With more than 20 inches of rain in southwest Louisiana since last week, early estimates are that flooding has destroyed $14 million worth of the state’s rice crop. That estimate remains “fully speculative,” however, as the full scope of damage will not become clear until the water recedes. Louisiana Agriculture Commissioner Mike Strain says “once the water recedes we’ll begin doing analysis” along with federal officials. The U.S. Rice Federation says about 80 percent of the southwest Louisiana crop had been harvested before the flooding, but of the 20 percent still in the field, 20 percent of that would likely be lost due to the flooding. None of the rice mills in the state have reported flood-related disruption.
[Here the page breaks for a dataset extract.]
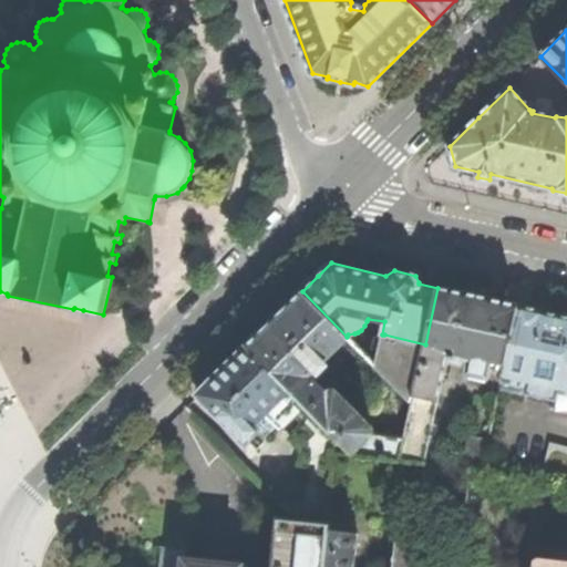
[(414,398),(439,402),(449,356),(470,361),(467,373),(502,381),(517,306),(491,299),(491,298),(478,296),(464,292),(464,294),(437,288),(425,344),(414,398)]
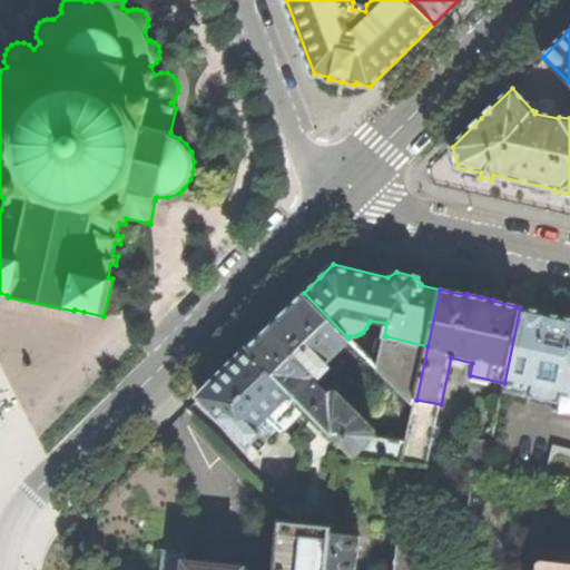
[(316,418),(357,459),(374,435),(374,430),(337,392),(332,393),(330,395),(312,377),(350,341),(349,338),(304,293),(275,323),(248,347),(307,408),(316,418)]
From the National Association of Farm Broadcasting news service.
From: USA Rice
More than 20 inches of rain have fallen in southwest Louisiana since last week, and with more on the way, the full scope of damage due to historic flooding in the area won’t become clear until the water recedes.
“We’re still in the stabilization and rescue mode now,” said Louisiana Agriculture Commissioner Mike Strain. “Once the water recedes we’ll begin doing analysis. The feds will join us with teams on the ground doing assessments.”
As of noon today, the following parishes are included on the Federal Emergency Management Agency (FEMA) Louisiana disaster declaration: Acadia, Ascension, East Baton Rouge, East Feliciana, Iberia, Lafayette, Livingston, Pointe Coupee, St. Helena, St. Landry, Tangipahoa, and Vermilion. Twenty-nine parishes have requested disaster declarations.
“Estimating the value of damage to the rice crop in southwest Louisiana will not be easy since, at this point, everything seems to be constantly changing,” said Dustin Harrell, Research Agronomist & Extension Rice Specialist at Louisiana State University.
After talking with extension agents in every affected parish, and using an average yield value of 7,100 lb/acre and an average rice price of $11 per cwt, Harrell came up with what he called “a highly speculative estimate” of approximately $14.3 million in losses for the southwest Louisiana rice crop. This estimate does not include potential ratoon rice losses.
Rice farmers throughout the affected areas report varying degrees of damage. Kevin Berken, from Lake Arthur, is pumping water off his rice and remains optimistic that his crop will be saved, although he thinks his second crop is “toast or teal [duck] food.”